**WORK INSTRUCTION 1**
Rewrite the paragraph of the state visit article that begins "Such a gig is, of course, about image-making" as a short list of its main facts.
**WORK INSTRUCTION 2**
Give a two-sentence summary of the state visit article.
**WORK INSTRUCTION 3**
From the state visit article, copy word for word the stretch from "Even if, as" through "for self-serving propaganda.".

The sorry state visit

Connect: The symbolism of George Bush's state visit to Britain next week will be loud and contentious

Connect: The symbolism of George Bush's state visit to Britain next week will be loud and contentious. He will stay in Buckingham Palace. He will annex the resident queen as his latest co-star. He will use London as a backdrop for an election ad campaign. Aiming at voters back in the US, Bush will contrive to be seen as a new emperor in an old kingdom.

The gig is meant to show that the putative emperor is not isolated internationally. It could, however, be an isolating experience for Tony Blair. Bush will be in Britain for Thanksgiving but you couldn't blame the British prime minister if he's less than thankful for this imposition. For Blair, the so-called "Toxic Texan" may prove to be as toxic as those US hulks tied up in Hartlepool.

Such a gig is, of course, about image-making. Consequently Bush and his 700-strong entourage will want its images to play well on US television. Barring utter mayhem, they almost certainly will. Protests are planned - probably the biggest since two million anti-war demonstrators took to London's streets last February - but they are unlikely to lead bulletins on Fox News.

Even if, as one group of protesters plan, a giant Bush statue is toppled, Saddam-style, in Trafalgar Square, such symbolism will be minimised for the US public. For Bush, the trip to Britain will focus on endorsing him, his ideology and his ambitions with an ally's historic grandeur. Meanwhile, lap-dog Blair will have to smile as his political "pal" uses him for self-serving propaganda.

READ MORE

Blair must be fed up being widely seen as a lap-dog. Surely he craves to be perceived in a different light and, in fairness, Bush's visit might well change public perceptions of Britain's political leader. The problem for Blair, though, is that the most likely change of perception is from lap-dog to doormat, even if it won't be peddled or read that way in the United States.

Still, anti-war protesters are just a part of the looming problem. Their presence will be explained as proof of the vibrancy of democracy in Britain. Many may parade in rainbow Mohican haircuts, ugly biker boots and with multiple body piercings.

Thus they may easily be dismissed as anarchic malcontents, delinquents or no-hopers - the lunatic fringe at play.

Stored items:
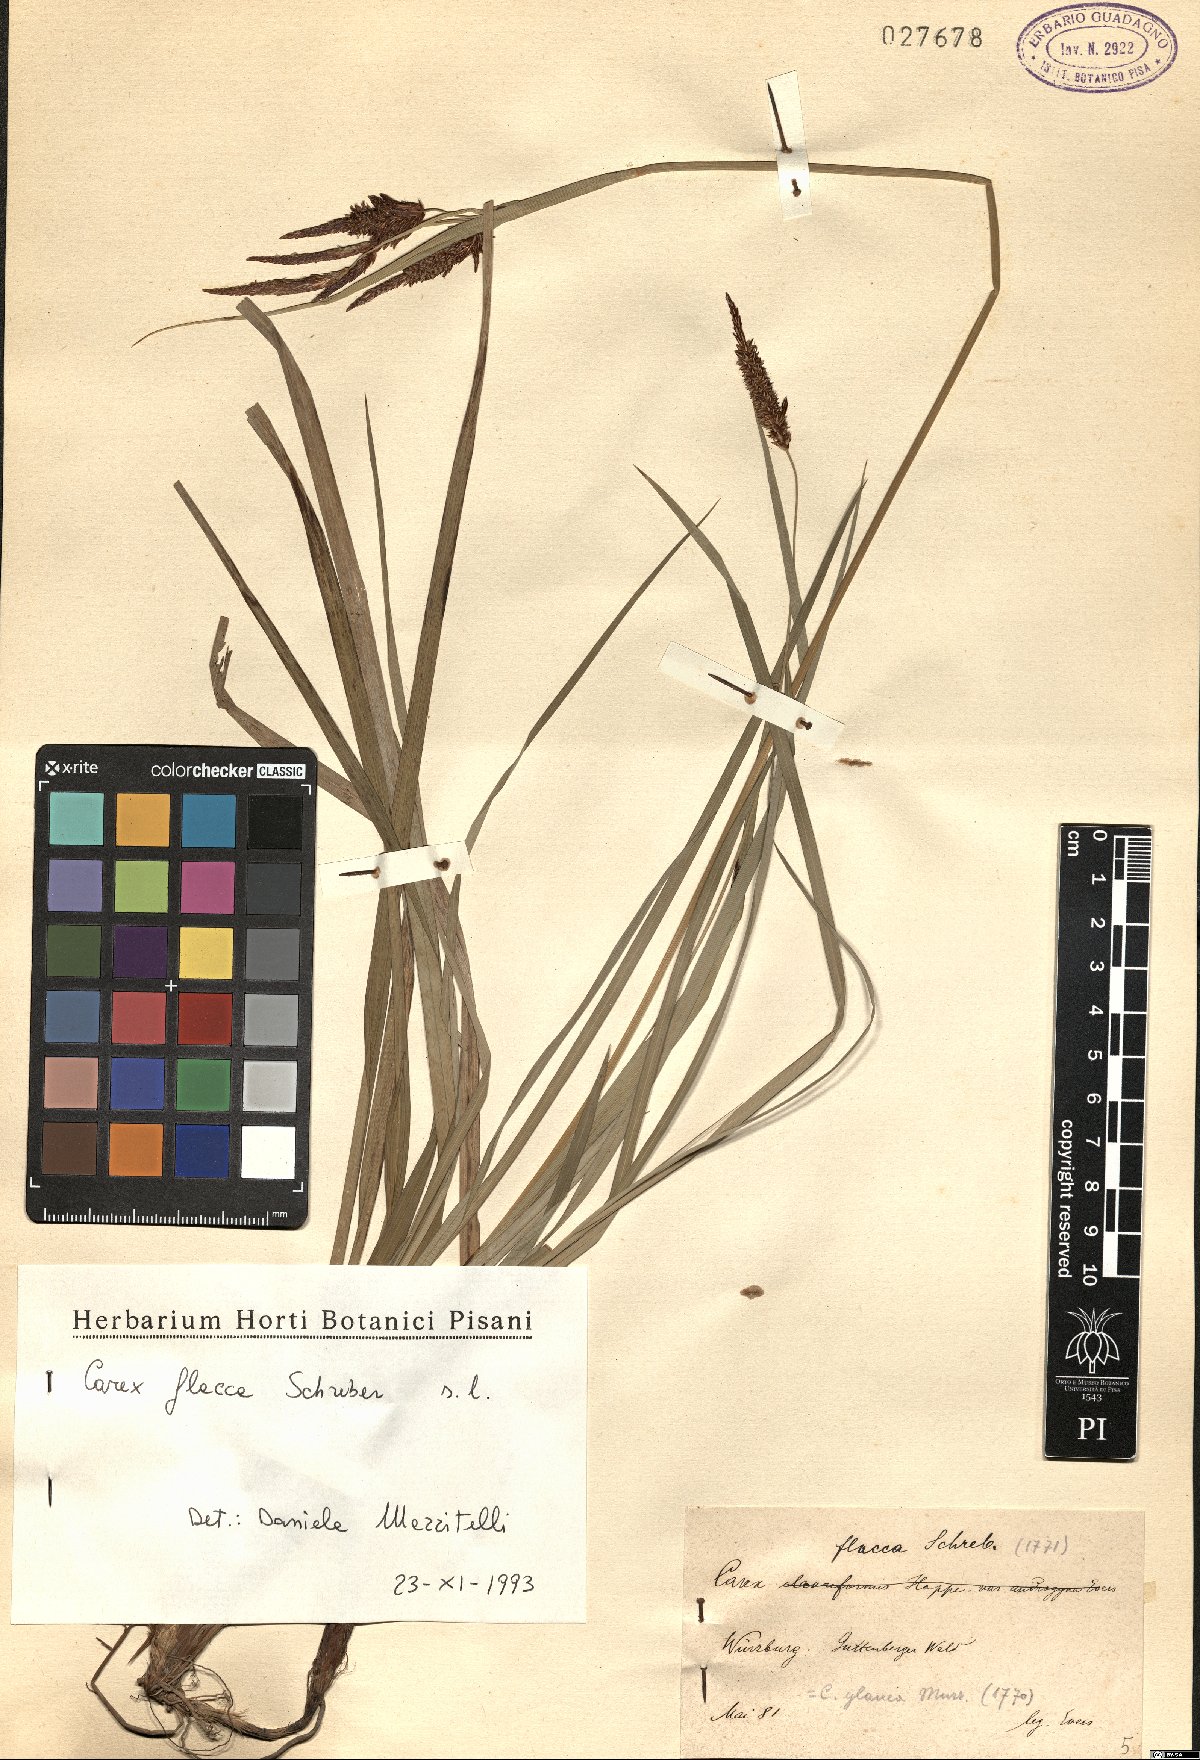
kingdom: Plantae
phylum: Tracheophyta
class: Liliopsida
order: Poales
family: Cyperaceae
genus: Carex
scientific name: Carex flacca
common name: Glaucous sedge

**RESULT 1**
- The visit is about image-making.
- Bush and his 700-strong entourage want its images to play well on US television, and barring utter mayhem they almost certainly will.
- Protests are planned, probably the biggest since two million anti-war demonstrators took to London's streets last February.
- The protests are unlikely to lead bulletins on Fox News.

**RESULT 2**
George Bush's state visit to Britain, with a stay at Buckingham Palace, is about image-making aimed at voters back in the US and is meant to show he is not isolated internationally, though it could be an isolating experience for Tony Blair. Large protests are planned but are unlikely to lead bulletins on Fox News, and Blair risks a change in perception from lap-dog to doormat.

**RESULT 3**
Even if, as one group of protesters plan, a giant Bush statue is toppled, Saddam-style, in Trafalgar Square, such symbolism will be minimised for the US public. For Bush, the trip to Britain will focus on endorsing him, his ideology and his ambitions with an ally's historic grandeur. Meanwhile, lap-dog Blair will have to smile as his political "pal" uses him for self-serving propaganda.